If you can’t beat em, hire a horned centaur man to stab them with his metal tail.

 This kicks off the narrative thrust of the other 9 Mortal Kombat games and the new film, which are mostly about the horrible physical conflicts that happen in the vacuum left by the end of the tournament tradition.

Every narrative about an etiquette in decline needs at least one stubborn true believer to act as a foil to the chaos around them. A character like Ned Stark in Game of Thrones or Yoda in Star Wars who feels so certain that their long held principles will never go out of style that they do nothing to change them even as the era those principles were forged in comes to an abrupt and obvious end.

No, I’m not talking about Joe Biden. I’m talking about this fucking knob.

Raiden is a literal god with immense, mostly lightning related, power at his fingertips. But he consistently uses it only to enforce the rules he and his celestial peers made up that clearly aren’t working anymore. He could easily disintegrate Shao Khan with a lightning bolt, push Shang Tsung through a portal back to Outworld or forgive up to $50,000 of student debt unilaterally. But instead he chooses to watch and grumble about the rules as the many characters who put their trust in him die in horrible, awful, very cool looking ways.

“This hurts so much!!! I wish I had a MAGICAL FRIEND who could have stopped it”

He is so wrapped up in the imaginary rules that even late in the series when Shao Khan stands over him, about to crush his head with a massive hammer, his final thoughts are not about the many poor choices that doomed his friends or how racist his hat might be depending on which actor is currently playing him, but instead about somehow saving the Mortal Kombat tournament system. 

We know that because in this dire moment Raiden reveals that he has access to the only non-violent solution in the world of Mortal Kombat, time travel. And he uses it to send a message back to his younger self: “He must win.”

It’s a uselessly broad warning and a total waste of time travel by any standard, but it’s an even more baffling choice when you stop to consider that it’s coming from someone who knows the exact date, time, location and perpetrator of their own murder. 
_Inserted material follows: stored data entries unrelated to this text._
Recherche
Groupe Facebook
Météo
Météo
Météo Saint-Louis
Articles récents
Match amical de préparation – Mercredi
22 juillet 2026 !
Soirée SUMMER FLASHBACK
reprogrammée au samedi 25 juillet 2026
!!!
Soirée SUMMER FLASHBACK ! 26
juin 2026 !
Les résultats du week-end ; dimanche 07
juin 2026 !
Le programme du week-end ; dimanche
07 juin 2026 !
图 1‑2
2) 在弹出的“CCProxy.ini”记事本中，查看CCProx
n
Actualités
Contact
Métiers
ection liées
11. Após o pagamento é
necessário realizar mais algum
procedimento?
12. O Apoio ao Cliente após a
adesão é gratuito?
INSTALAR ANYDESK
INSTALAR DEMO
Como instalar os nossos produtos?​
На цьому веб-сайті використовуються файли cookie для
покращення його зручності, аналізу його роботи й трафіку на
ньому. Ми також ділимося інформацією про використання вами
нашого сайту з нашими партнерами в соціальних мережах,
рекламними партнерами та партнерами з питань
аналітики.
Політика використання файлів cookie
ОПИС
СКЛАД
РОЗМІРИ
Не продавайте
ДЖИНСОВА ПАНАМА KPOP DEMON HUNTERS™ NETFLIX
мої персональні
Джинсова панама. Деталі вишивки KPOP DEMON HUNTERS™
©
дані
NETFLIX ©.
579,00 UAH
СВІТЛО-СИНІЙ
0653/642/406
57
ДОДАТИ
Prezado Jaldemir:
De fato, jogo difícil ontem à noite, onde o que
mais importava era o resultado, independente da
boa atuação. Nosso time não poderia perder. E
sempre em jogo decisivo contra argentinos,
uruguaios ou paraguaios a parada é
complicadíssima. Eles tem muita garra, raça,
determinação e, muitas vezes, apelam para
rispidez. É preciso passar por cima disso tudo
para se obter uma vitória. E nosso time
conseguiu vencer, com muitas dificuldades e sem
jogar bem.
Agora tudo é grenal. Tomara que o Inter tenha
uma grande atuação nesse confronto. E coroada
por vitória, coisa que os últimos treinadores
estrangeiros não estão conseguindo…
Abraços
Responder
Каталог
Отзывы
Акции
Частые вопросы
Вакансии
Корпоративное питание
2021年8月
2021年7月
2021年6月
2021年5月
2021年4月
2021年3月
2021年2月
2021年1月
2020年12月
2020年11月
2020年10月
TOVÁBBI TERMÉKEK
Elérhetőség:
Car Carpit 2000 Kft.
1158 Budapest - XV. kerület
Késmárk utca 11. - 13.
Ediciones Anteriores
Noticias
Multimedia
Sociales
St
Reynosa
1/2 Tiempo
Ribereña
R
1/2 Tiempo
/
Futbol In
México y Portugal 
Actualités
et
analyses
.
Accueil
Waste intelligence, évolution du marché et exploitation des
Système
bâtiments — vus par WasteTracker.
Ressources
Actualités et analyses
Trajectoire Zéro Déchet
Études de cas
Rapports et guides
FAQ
Doesn’t that information seem a bit more pressing than a vague hint about the outcome of a sporting event? It would be like if the ghost of Hamlet’s father showed up in the first act just to teach him how to win at Poker (I’ve just written that idea down, which gives me some level of protection from intellectual theft. If you steal the idea for my new original screenplay, The Gamblet, I will prosecute you to the fullest extent of the law).
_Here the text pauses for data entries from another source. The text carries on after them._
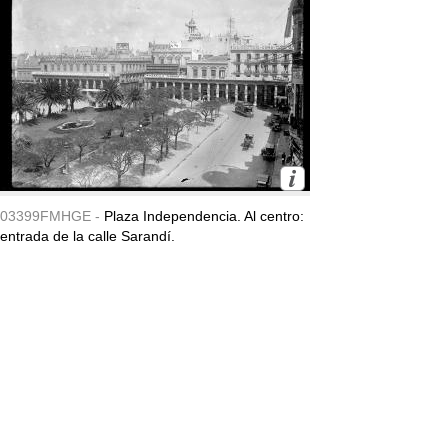
03399FMHGE -
Plaza Independencia. Al centro:
entrada de la calle Sarandí.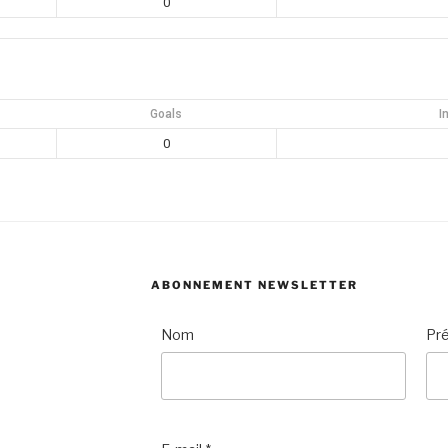
0
Goals
I
0
ABONNEMENT NEWSLETTER
Nom
Pr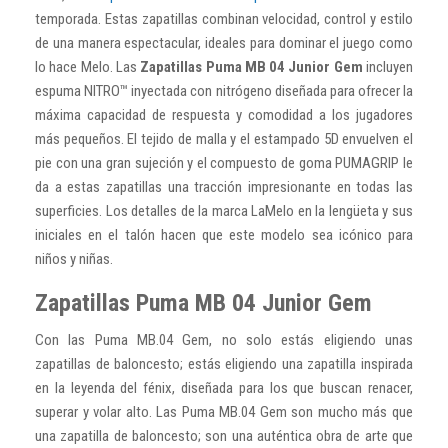
temporada. Estas zapatillas combinan velocidad, control y estilo
de una manera espectacular, ideales para dominar el juego como
lo hace Melo. Las
Zapatillas Puma MB 04 Junior Gem
incluyen
espuma NITRO™ inyectada con nitrógeno diseñada para ofrecer la
máxima capacidad de respuesta y comodidad a los jugadores
más pequeños. El tejido de malla y el estampado 5D envuelven el
pie con una gran sujeción y el compuesto de goma PUMAGRIP le
da a estas zapatillas una tracción impresionante en todas las
superficies. Los detalles de la marca LaMelo en la lengüeta y sus
iniciales en el talón hacen que este modelo sea icónico para
niños y niñas.
Zapatillas Puma MB 04 Junior Gem
Con las Puma MB.04 Gem, no solo estás eligiendo unas
zapatillas de baloncesto; estás eligiendo una zapatilla inspirada
en la leyenda del fénix, diseñada para los que buscan renacer,
superar y volar alto. Las Puma MB.04 Gem son mucho más que
una zapatilla de baloncesto; son una auténtica obra de arte que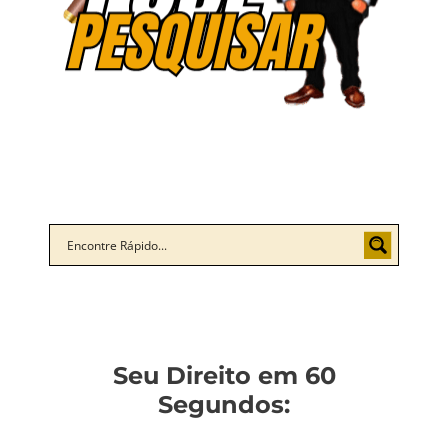
Seu Direito em 60
Segundos: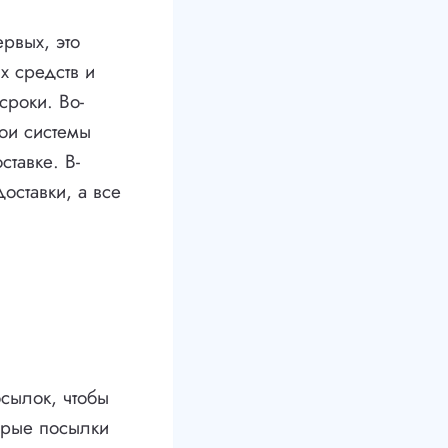
рвых, это
х средств и
сроки. Во-
ои системы
ставке. В-
доставки, а все
сылок, чтобы
орые посылки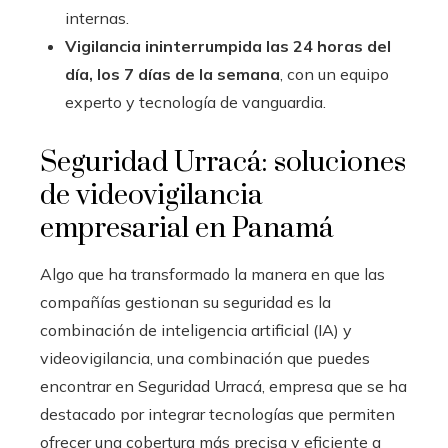
internas.
Vigilancia ininterrumpida las 24 horas del
día, los 7 días de la semana
, con un equipo
experto y tecnología de vanguardia.
Seguridad Urracá: soluciones
de videovigilancia
empresarial en Panamá
Algo que ha transformado la manera en que las
compañías gestionan su seguridad es la
combinación de inteligencia artificial (IA) y
videovigilancia, una combinación que puedes
encontrar en Seguridad Urracá, empresa que se ha
destacado por integrar tecnologías que permiten
ofrecer una cobertura más precisa y eficiente a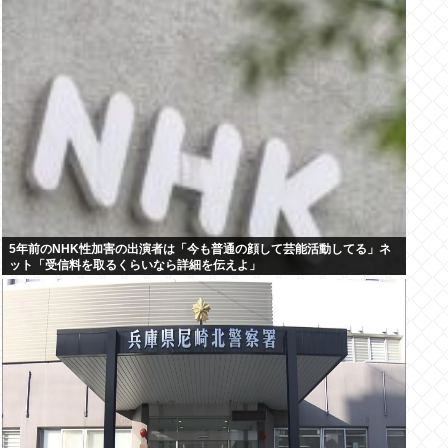
5年前のNHK性加害の出演者は「今も普通の顔して芸能活動してる」ネ
ット「受信料を取るくらいなら詳細を伝えよ」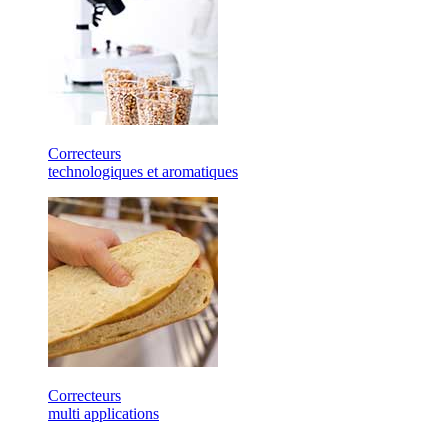
Correcteurs
technologiques et aromatiques
Correcteurs
multi applications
I was going to photoshop this image, but it’s far too exquisite and powerful for me alter in any way.

Of course this information doesn’t help younger Raiden save the Mortal Kombat tournament, in fact it makes everything much worse. In the new timeline created by Raiden’s baffling message, the tournament format is abandoned even more quickly, and in the ensuing chaos even more of his beloved human protagonists die. Raiden slowly degrades his personal capital until even in fiction the other protagonists start to see him less as a wise and powerful mentor and more of a bumbling and ineffectual rules wienie who is probably going to lose them the Midterms.

I’m obviously drawing some connections to the real world here that the creators of Mortal Kombat never intended, but I do think it’s interesting how often the failures of governmental systems and processes we dream up run paralell to the gratuities and failures of government in our own reality, even when we don’t intend them to. 

It probably has something to do with pent up frustrations about the state of things working their way into even the silliest of fiction, but it might also be because our many historical failures to collaborate as a species and make something better for younger generations are an old familiar song we all know the words to. Greed, ignorance and indifference mess things up so often and so spectacularly that it’s difficult to even imagine a world where they don’t that still feels realistic.